Ele passou a mão no rosto, andando pelo ambiente em passos lentos. Ai ele mandou um dos meninos que estavam parados na porta, fazendo a segurança, passar um rádio pro CR e ele saiu atrás. Eu fiquei ali quieta, esperando o veredito deles. Shirley veio até mim, perguntar qual era a da parada, mas eu nem tinha muito o que falar, só que eu realmente não me dava bem com o chefe da boca e que não ia dar pra ficar. Era uma pena, de verdade, mano. Ela terminou de varrer e ficou ali comigo um tempinho até. Pareceu que eles ficaram uma eternidade fora, o tatuado bonito foi o primeiro a entrar e foi trocar uma ideia com a Shirley, uns minutos depois, entrou o menino segurança atrás.

— O patrão mandou ela ficar aqui mesmo. — Falou por fim e eu arregalei os olhos. Que?

— Porra, tu fez o que eu mandei? Falou pra ele? — Perguntou o gerente com uma nota de indignação na voz.

— Falei, po. Ele só falou que tu pode tomar a arma dela, se tu quiser, mas que era pra ela ficar aqui. — O menino deu de ombros e negou com a cabeça pro chefe. Barbás (esse era o nome dele afinal... esquisito pra porra) bufou vindo na minha direção e erguendo a mão.
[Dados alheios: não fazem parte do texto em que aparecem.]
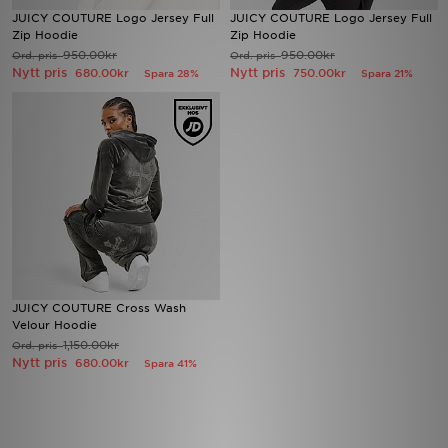
JUICY COUTURE Logo Jersey Full
JUICY COUTURE Logo Jersey Full
Zip Hoodie
Zip Hoodie
Ladda ner appen
950.00kr
950.00kr
Ord. pris
Ord. pris
Nytt pris
Nytt pris
680.00kr
750.00kr
Spara 28%
Spara 21%
Mitt JD
Mina meddelanden
Kundservice
JD Blogg
JUICY COUTURE Cross Wash
Velour Hoodie
1,150.00kr
Ord. pris
Nytt pris
680.00kr
Spara 41%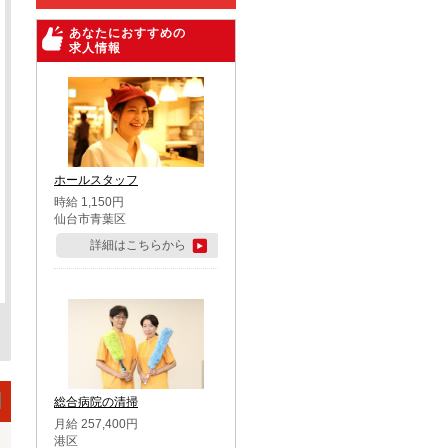
あなたにおすすめの
求人情報
ホールスタッフ
時給 1,150円
仙台市青葉区
詳細はこちらから
総合病院の清掃
月給 257,400円
港区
— Dá esse caralho logo aqui. — Eu não tinha nem como dizer não, já que tinha sido coisa do Caburé. Tirei a pistola da cintura e entreguei pra ele. Porra, tinha dado nem tempo de me familiarizar com o ferro. Poxa, mano... Quem porras traficava sem arma, cara? Só eu mesmo. — O Shirley, vai lá abrir a banca, tu vai vender sozinha hoje. E tu vai aproveitar pra dar uma faxina nisso aqui. Em tudo, até lá fora. Passa pano nessa porra toda ai e se os moleques quiserem alguma coisa ai, tu vai lá e faz pra eles. — Mandou, virando as costas pra mim e seguindo pra fora, provavelmente indo pro lugar onde rolava a venda mesmo.
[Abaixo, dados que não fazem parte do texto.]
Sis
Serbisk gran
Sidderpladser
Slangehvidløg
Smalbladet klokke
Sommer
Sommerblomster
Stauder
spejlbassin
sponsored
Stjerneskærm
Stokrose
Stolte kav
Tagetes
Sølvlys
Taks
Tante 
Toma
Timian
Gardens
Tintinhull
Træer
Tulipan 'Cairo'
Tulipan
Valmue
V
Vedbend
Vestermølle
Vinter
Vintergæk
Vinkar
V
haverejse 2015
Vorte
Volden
Ótimo, agora eu era a empregadinha de uma biqueira. E quando eu achava que tava no fundo do poço, eu cavava mais. Só o ruim não era o suficiente pra mim. Filho de uma puta! Olhei feio pra ele, pegando a vassoura com raiva. Tirei o excesso com a pá e fui lá atrás, na área de serviço, procurar um balde e um pano pra passar naquele chão imundo. E não tinha nem um desinfetante pra dar um grau ali... Eu queria gritar e dar um surto com alguém, mas tava com medo de apanhar de novo. Ai eu não tive outra coisa a fazer, se não obedecer. No final da semana eu ia ganhar minha grana de qualquer jeito, não importando o que eu ia fazer, então que se foda. Fiquei ali e realmente faxinei todos os ambientes da casa. Varri, passei pano, limpei o quintal da frente e o de trás. Até fogo nas folhas eu botei, mano. E nisso foi o dia inteiro. E nem me deixaram ficar com a caixa de som... É como dizem, todo castigo pro corno é pouco, né?!